Amanda Richardson, 38, found the lump in her breast herself. But not because she performed monthly self-exams. She discovered it accidentally while taking a shower. “I call this divine intervention,” said the Ocean Isle, North Carolina resident. “I was in the shower and moved my hand a certain way and felt this hard lump,” she said. “I’m small chested, so I thought maybe I was feeling a bone.”
She wasn’t panicked; she simply wanted to have it checked. She started with her primary care doctor, who wasn’t able to see Richardson right away but told her to go to a walk-in clinic as soon as possible. They were able to schedule a 3-D mammogram and ultrasound on her right breast.
Even after the January 2018 mammogram, Richardson still wasn’t nervous. Everything seemed routine so far.
She called Dr. Mark Tillotson, of Novant Health Surgical Associates in the coastal town of Bolivia, North Carolina, and asked to be seen as soon as possible. She wanted to know: Is this cancer? And if it was, what were her options? His first available appointment was a week away. Tillotson’s schedule was booked solid with surgeries.
Shortly after hanging up, Richardson was surprised to get a call. Tillotson could see Richardson after his last surgery on Friday. At that appointment, Tillotson told her the mammogram had been labelled “suspicious” and explained her options. They could watch and wait, or – for peace of mind – she could have the lump removed.
“I asked Dr. Tillotson, ‘If this were your wife or daughter, how would you advise them?’” she said. “He said he’d recommend removal. That was it. I’m not a wait-and-see kind of gal.”
The lumpectomy revealed she had a small tumor, and pathology showed it to be cancerous. It was triple-negative, which meant the cancer was aggressive and treatment options were limited. Triple-negative breast cancer doesn’t have any of the receptors typically found in breast cancer, so the treatment tools doctors might reach for aren’t going to be effective. Chemotherapy, however, can be.
Richardson had another decision to make. She chose a double mastectomy. She wanted the healthy breast removed, too – as a precaution.
Normally, a surgeon would remove both breasts during one operation. But Richardson has a blood-clotting disorder. Because of that, the best option for her was to separate the procedures. So, she had her right breast removed – and at the same time, had her tissue expander placed. That’s the first step toward breast reconstruction. She began chemotherapy six weeks later.
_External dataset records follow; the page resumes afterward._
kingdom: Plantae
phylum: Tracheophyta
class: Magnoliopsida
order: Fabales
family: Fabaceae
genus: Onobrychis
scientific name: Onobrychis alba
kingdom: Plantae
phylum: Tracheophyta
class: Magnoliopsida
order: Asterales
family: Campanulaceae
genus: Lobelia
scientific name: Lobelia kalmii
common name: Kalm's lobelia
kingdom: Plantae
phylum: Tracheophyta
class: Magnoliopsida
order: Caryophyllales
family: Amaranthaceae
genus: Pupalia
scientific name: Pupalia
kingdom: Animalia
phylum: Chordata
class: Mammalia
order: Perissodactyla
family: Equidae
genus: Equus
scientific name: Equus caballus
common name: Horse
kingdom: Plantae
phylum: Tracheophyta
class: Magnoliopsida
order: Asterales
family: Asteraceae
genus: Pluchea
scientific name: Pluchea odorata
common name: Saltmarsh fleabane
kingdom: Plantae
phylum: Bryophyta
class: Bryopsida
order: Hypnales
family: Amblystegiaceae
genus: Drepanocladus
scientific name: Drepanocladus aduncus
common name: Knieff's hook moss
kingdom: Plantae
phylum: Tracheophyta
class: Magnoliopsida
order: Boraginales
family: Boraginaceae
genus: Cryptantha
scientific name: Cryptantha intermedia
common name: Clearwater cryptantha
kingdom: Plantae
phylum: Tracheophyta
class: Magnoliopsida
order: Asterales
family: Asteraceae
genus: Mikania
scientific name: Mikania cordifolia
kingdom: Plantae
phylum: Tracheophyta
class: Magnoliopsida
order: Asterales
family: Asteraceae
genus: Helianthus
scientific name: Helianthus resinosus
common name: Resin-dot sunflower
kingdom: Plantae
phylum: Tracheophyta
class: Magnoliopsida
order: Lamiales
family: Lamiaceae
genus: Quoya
Plastic surgeon Dr. Phillip Khan, of Novant Health Coastal Plastic Surgery teamed with Tillotson on Richardson’s surgery. In the properly selected patient there are advantages with beginning the reconstruction process at the time of mastectomy, Khan said. “My father was a general surgeon here in Brunswick County.” It was not something available in the area at the time.
The rate of “immediate reconstruction” – the kind that begins during a mastectomy – has increased dramatically over the past 15 years or so. “Treating the cancer is always the first priority,” Khan explained. “And 20 years ago, physicians were still learning about the impact of chemotherapy or radiation, which are sometimes needed, on the process." Today, he added, it’s now understood that properly selected patients can safely begin the process of immediate reconstruction.
Every patient is special to Khan, but he and Richardson have a particular bond. They’re the same age, and both grew up in Brunswick County.
Removing the left breast – as a precaution – would have to wait until after she’d recovered from surgery and chemotherapy. She started that process in July. Once she has two reconstructed breasts, she plans to get 3-D nipple tattoos, an option that’s become popular in recent years.
Within eight days of finding a lump, Richardson had a diagnosis and treatment plan. The speed with which it all happened was reassuring to her. She didn’t feel she had time to waste.
Her husband – they have two daughters and have been together since ninth grade – was also a reassuring presence throughout it all. “We turned to our faith to get us through,” Richardson said. “And both of us are in education. We decided to focus on the science and leave the rest to God.”
Richardson credits God with putting Drs. Tillotson and Khan in her path. “Both of them went above and beyond for me,” she said. “They cared for me as a person. They took their time explaining it all and allowed me time to make informed decisions. They also used a team approach in planning my treatment. I had to decide if I wanted radiation on top of surgery and chemo. They took my case to the tumor board – this was a decision too big for me – and they helped guide me to the choice not to have radiation.”
All the choices Richardson had to make began with one she made alone after discovering something that felt odd to her. She wants all women to know the importance of breast self-exams. “Ignoring a symptom doesn’t do you any good,” she said. “Time is of the essence. My doctors were able to accelerate my treatment timeline, and that could’ve been life-saving.”